• [Your assignment] Return every line below that contains the word "émoticônes", matching case exactly.

*** Supplied material ***

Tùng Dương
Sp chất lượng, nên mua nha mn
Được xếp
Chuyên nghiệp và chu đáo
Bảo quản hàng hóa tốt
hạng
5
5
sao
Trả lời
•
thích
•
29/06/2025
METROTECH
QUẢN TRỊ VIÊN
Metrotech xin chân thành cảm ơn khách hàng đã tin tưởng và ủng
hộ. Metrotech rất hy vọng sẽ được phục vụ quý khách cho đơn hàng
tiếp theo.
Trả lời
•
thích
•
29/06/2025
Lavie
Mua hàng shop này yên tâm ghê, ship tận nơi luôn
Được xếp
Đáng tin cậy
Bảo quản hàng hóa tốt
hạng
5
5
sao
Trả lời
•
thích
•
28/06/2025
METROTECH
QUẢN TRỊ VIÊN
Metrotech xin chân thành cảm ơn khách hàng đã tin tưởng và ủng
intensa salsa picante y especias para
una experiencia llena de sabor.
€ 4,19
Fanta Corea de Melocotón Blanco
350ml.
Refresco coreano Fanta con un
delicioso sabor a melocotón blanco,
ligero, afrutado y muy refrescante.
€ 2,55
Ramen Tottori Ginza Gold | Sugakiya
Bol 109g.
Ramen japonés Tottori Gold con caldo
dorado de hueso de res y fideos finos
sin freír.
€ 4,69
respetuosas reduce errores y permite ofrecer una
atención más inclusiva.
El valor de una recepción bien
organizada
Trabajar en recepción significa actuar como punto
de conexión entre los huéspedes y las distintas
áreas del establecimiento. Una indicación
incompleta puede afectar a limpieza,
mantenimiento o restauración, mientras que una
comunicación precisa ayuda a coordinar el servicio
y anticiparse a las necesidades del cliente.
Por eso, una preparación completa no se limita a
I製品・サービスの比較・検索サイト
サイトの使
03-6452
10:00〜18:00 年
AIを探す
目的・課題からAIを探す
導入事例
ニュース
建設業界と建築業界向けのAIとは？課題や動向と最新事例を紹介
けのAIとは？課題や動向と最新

*** End of Supplied material ***
*** Supplied material ***

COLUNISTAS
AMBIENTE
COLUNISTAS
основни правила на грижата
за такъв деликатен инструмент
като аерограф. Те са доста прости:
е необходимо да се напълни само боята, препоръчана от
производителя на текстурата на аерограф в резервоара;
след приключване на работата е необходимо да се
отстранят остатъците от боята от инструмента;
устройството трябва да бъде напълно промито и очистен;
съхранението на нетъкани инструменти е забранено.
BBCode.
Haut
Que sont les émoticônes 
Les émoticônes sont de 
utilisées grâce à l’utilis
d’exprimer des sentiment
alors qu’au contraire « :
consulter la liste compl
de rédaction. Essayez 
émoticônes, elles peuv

*** End of Supplied material ***

• [Solution below]
Que sont les émoticônes 
Les émoticônes sont de 
émoticônes, elles peuv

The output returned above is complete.